◆ Source material:
-=-=-

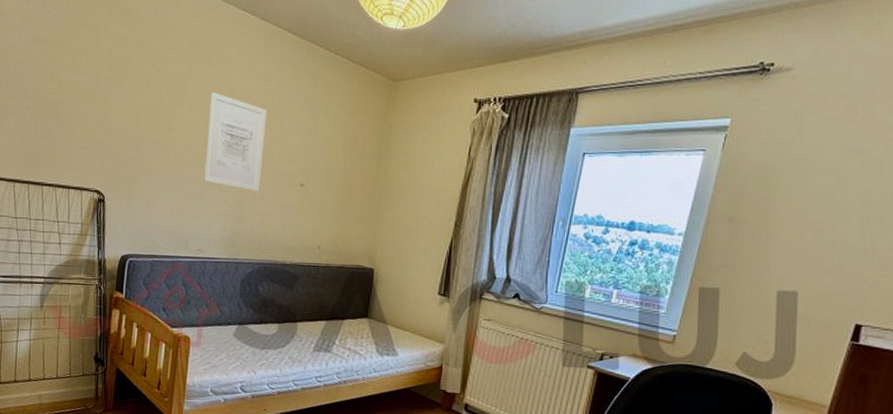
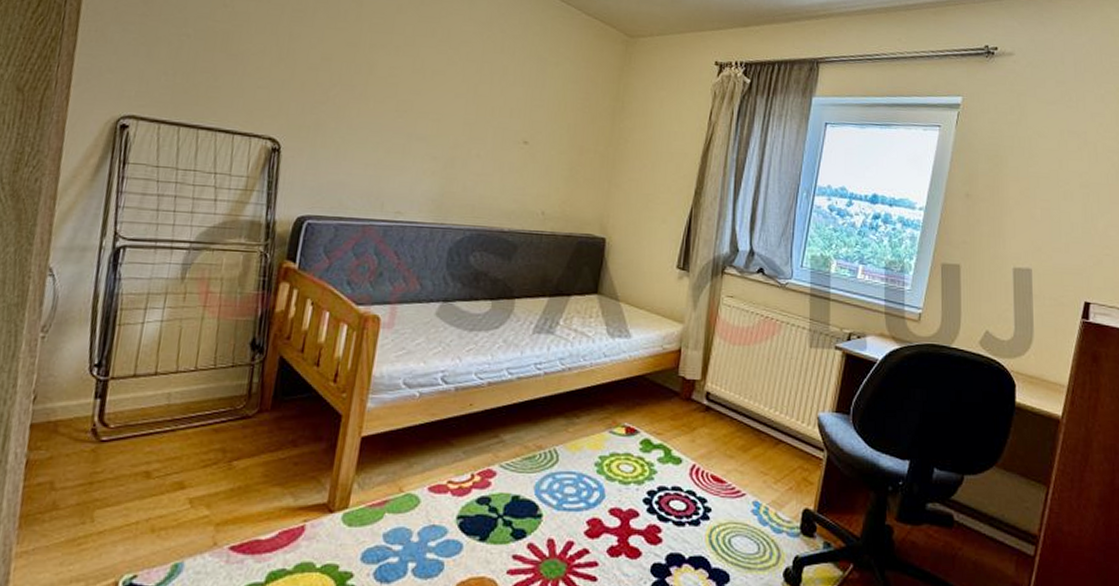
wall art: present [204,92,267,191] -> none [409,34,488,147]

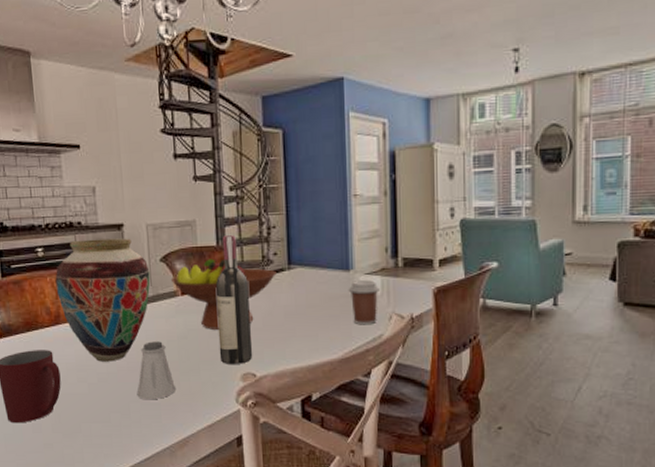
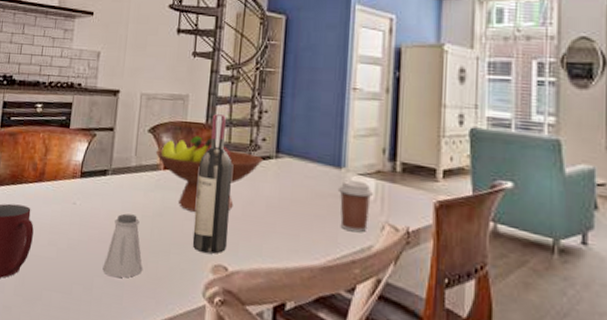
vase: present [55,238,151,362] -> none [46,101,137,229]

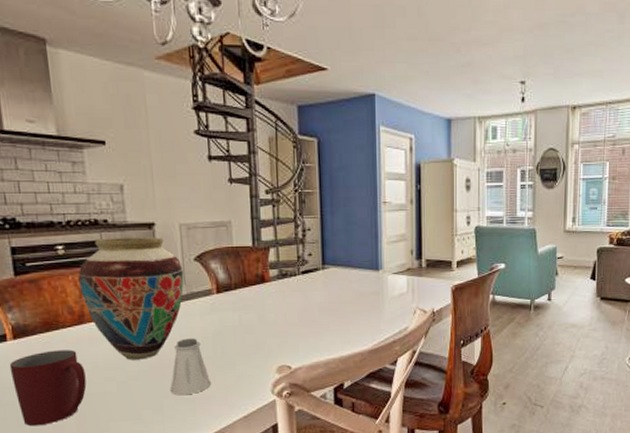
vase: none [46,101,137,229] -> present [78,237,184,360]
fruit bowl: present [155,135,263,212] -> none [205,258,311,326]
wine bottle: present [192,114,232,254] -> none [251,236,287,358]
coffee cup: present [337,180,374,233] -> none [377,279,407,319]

-=-=-

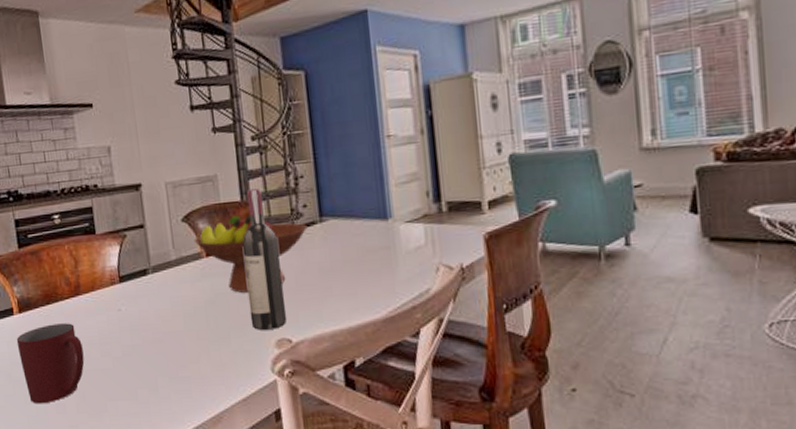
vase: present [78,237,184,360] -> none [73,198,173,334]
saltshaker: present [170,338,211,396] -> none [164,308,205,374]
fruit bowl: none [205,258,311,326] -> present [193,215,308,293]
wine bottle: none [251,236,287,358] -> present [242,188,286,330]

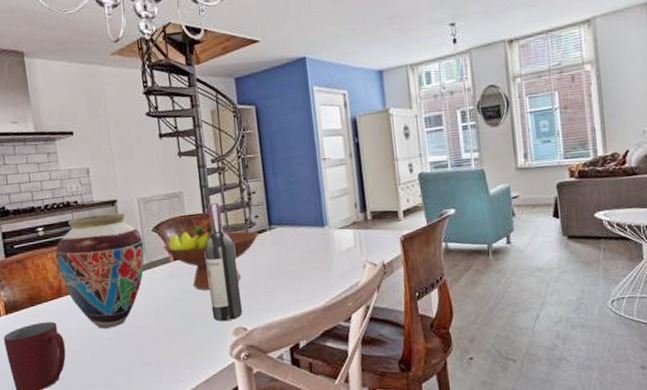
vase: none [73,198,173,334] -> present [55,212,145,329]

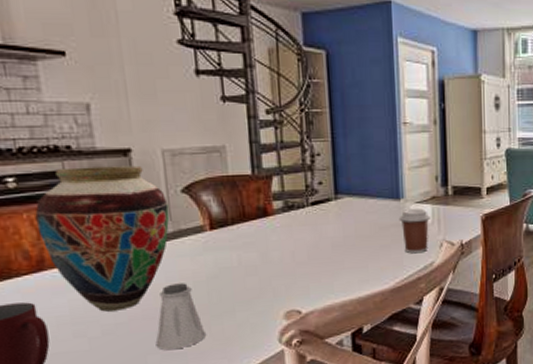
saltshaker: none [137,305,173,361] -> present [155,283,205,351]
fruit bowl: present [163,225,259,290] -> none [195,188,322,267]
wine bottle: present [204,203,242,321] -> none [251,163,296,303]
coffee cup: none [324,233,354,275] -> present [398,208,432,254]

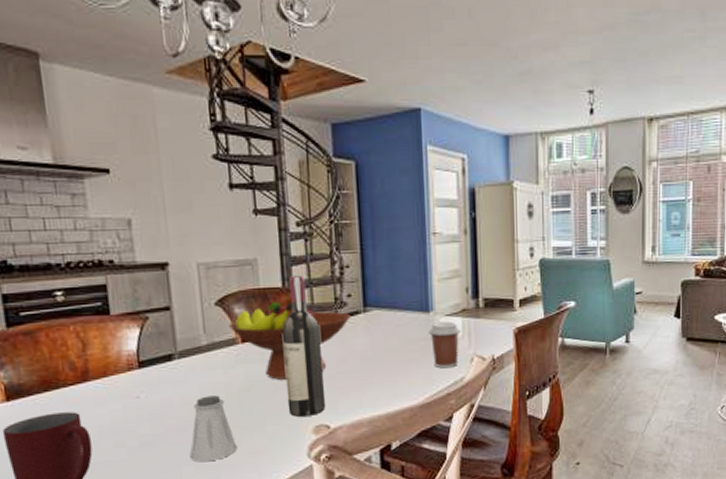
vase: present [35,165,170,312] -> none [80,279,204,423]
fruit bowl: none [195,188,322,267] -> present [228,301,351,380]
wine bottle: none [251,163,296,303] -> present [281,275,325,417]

-=-=-

◆ Exercise goal: Show each line of the data that contains the string "wine".

◆ Answer space:
wine bottle: present [192,114,232,254] -> none [251,236,287,358]
wine bottle: none [251,236,287,358] -> present [242,188,286,330]
wine bottle: present [204,203,242,321] -> none [251,163,296,303]
wine bottle: none [251,163,296,303] -> present [281,275,325,417]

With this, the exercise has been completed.